In fact, it is neither. Yes, it is funny at times, but its real quality is that it reels you in beautifully to offer a film which in the end is a compelling meditation on the Nazi mania and how it is possible to come out the other side more or less intact.

The Jojo Rabbit of the title is a ten-year-old Nazi enthusiast, wonderfully played by Roman Griffin Davis. His sister is dead and his father is apparently away at the front. Jojo is alone with his mother, and while Jojo is spouting his anti-Semitic invective, his mother (a beautiful performance from Scarlett Johansson) is finding ways to believe that her little boy, the boy she still loves, is in there somewhere. Jojo is trying to please his imaginary friend Adolf, played with comedy and venom and also cruelty and desperation by Waititi; meanwhile, his mother is hiding a young Jewish girl (Thomasin McKenzie) in her attic. When Jojo discovers her, all the hate-filled prejudices he harbours are challenged as she reveals her warmth and humanity, mocking him at first, playing up to his stereotypes before allowing the strength of her character to come through.

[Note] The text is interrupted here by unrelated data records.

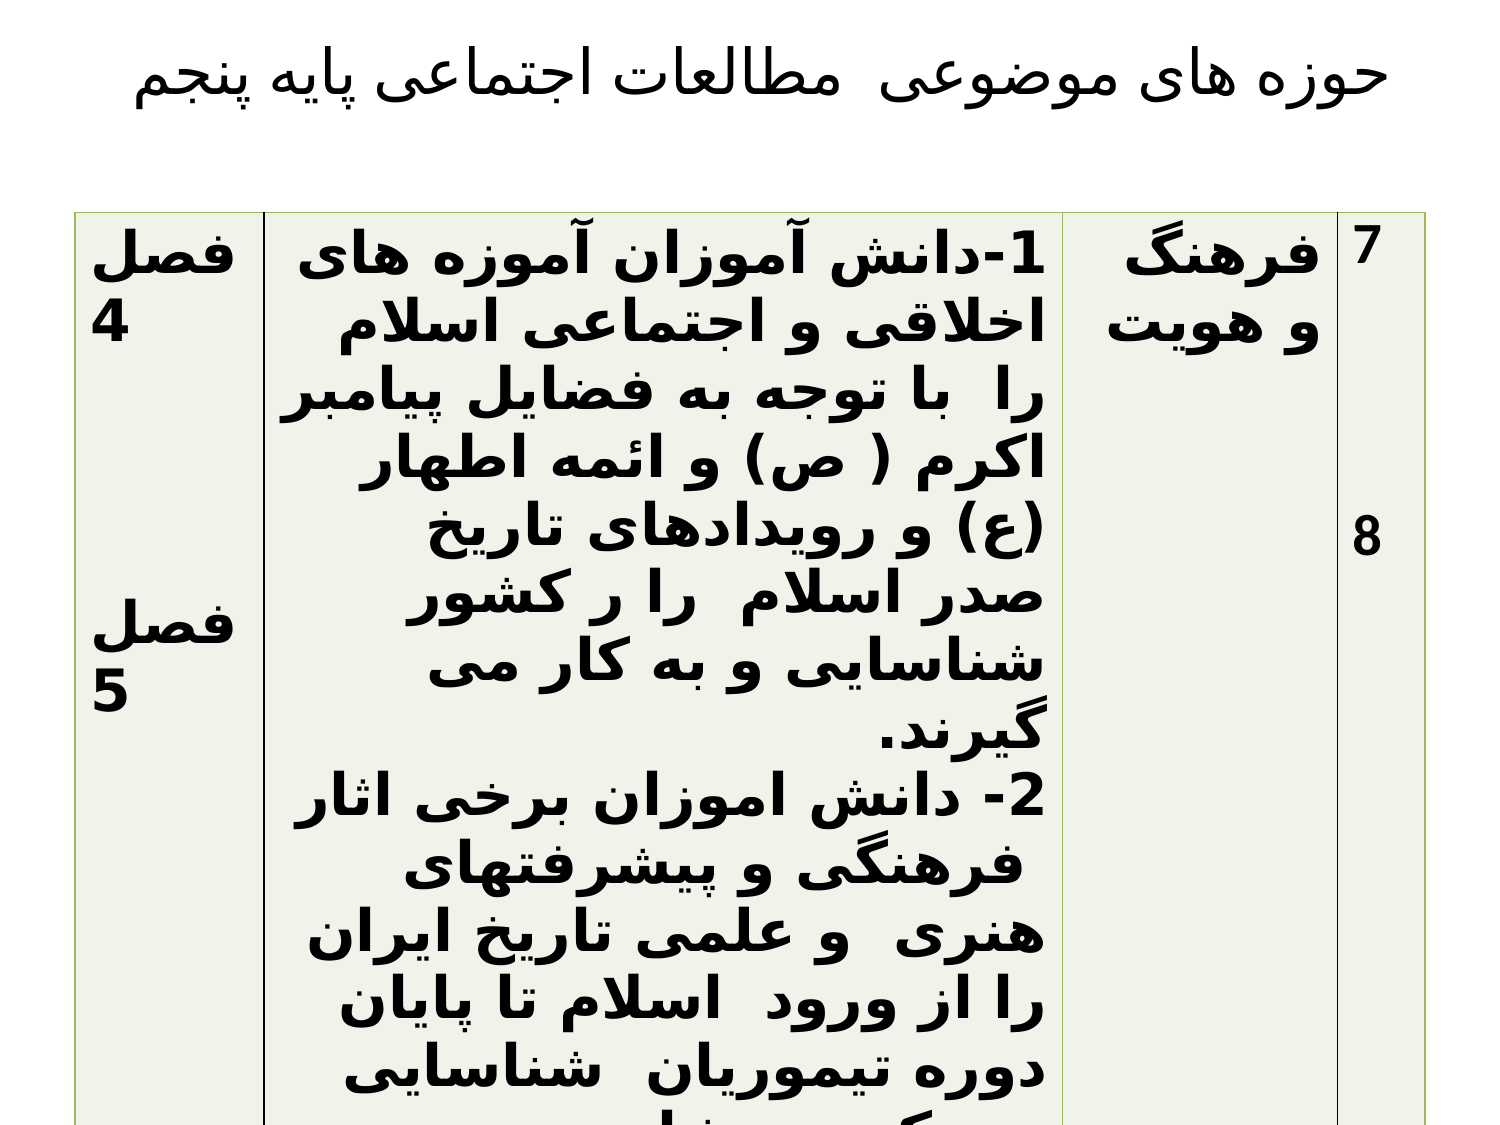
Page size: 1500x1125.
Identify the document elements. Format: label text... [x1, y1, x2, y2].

table_header فرهنگ و هویت [1063, 213, 1337, 1125]
table_header فصل4 فصل5 [76, 213, 263, 1125]
table_header 7 8 [1338, 213, 1424, 1125]
title حوزه های موضوعی مطالعات اجتماعی پایه پنجم [87, 0, 1438, 138]
table_header 1-دانش آموزان آموزه های اخلاقی و اجتماعی اسلام را با توجه به فضایل پیامبر اکرم ( ص) و ائمه اطهار (ع) و رویدادهای تاریخ صدر اسلام را ر کشور شناسایی و به کار می گیرند. 2- دانش اموزان برخی اثار فرهنگی و پیشرفتهای هنری و علمی تاریخ ایران را از ورود اسلام تا پایان دوره تیموریان شناسایی می کنندو نشان می دهند ..... [265, 213, 1062, 1125]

The growing friendship between them is tenderly, compassionately drawn – the perfect echo of Jojo’s similarly complex relationship with his mother. And it’s in that context that the film’s tragedy, when it comes, hits so hard. Whoever would have thought that the simple tying of a shoelace could be invested with so much emotion...

This probably isn’t a film that’s going to linger long in the cinemas. Don’t miss something so raw and remarkable.